==== GIVEN DATA ====
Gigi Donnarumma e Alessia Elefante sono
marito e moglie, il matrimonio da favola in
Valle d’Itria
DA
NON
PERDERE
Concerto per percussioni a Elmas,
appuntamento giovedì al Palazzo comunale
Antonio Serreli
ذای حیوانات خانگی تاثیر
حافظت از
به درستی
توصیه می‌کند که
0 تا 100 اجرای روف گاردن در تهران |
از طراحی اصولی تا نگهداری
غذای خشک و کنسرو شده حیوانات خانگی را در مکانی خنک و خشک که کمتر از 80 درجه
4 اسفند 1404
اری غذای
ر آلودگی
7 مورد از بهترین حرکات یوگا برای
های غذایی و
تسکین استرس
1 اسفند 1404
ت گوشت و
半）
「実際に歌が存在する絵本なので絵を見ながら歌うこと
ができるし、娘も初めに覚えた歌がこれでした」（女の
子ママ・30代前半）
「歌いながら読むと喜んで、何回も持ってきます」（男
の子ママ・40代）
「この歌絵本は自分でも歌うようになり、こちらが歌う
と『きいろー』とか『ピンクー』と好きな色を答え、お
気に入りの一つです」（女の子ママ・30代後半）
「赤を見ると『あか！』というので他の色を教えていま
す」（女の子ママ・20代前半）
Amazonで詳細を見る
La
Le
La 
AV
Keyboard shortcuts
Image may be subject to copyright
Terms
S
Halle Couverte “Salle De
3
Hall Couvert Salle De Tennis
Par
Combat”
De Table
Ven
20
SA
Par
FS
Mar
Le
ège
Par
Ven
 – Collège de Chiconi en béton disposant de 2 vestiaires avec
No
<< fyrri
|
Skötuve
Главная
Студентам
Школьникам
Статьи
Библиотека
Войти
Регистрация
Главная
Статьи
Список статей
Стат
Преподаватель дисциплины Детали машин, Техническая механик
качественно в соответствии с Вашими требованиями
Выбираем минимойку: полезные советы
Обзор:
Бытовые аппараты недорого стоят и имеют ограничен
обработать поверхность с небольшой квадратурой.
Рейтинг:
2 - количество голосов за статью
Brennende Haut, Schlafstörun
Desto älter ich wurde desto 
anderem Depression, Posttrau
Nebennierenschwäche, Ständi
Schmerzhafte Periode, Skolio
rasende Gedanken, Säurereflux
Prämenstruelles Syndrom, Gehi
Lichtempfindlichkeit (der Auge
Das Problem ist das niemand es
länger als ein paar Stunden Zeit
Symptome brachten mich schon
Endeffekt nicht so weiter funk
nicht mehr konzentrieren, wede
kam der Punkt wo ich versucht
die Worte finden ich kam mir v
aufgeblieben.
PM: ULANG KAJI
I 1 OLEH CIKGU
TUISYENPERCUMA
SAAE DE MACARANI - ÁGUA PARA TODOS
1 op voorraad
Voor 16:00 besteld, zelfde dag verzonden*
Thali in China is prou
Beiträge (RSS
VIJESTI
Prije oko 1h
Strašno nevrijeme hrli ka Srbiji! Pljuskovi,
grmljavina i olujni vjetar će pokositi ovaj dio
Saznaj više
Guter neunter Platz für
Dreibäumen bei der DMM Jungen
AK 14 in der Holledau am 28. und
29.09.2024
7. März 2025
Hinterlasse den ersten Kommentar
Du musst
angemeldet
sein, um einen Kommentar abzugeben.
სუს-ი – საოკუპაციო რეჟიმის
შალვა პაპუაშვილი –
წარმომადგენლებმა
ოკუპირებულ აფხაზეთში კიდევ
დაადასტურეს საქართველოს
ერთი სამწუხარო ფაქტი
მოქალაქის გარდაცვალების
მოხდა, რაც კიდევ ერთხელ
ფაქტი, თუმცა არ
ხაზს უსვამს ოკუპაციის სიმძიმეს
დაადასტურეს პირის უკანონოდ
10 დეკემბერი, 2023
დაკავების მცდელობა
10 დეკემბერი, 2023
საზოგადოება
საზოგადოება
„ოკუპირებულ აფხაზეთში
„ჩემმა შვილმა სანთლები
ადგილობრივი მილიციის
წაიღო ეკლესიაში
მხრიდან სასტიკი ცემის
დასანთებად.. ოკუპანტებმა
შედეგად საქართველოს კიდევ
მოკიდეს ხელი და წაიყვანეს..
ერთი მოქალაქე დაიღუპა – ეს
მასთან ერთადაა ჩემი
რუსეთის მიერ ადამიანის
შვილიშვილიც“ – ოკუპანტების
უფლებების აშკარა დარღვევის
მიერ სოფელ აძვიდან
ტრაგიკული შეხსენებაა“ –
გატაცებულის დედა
====
# [ACTIVITY]
Gather each line in the data that holds the string "დაადასტურეს".

# [RESPONSE AREA]
დაადასტურეს საქართველოს
დაადასტურეს პირის უკანონოდ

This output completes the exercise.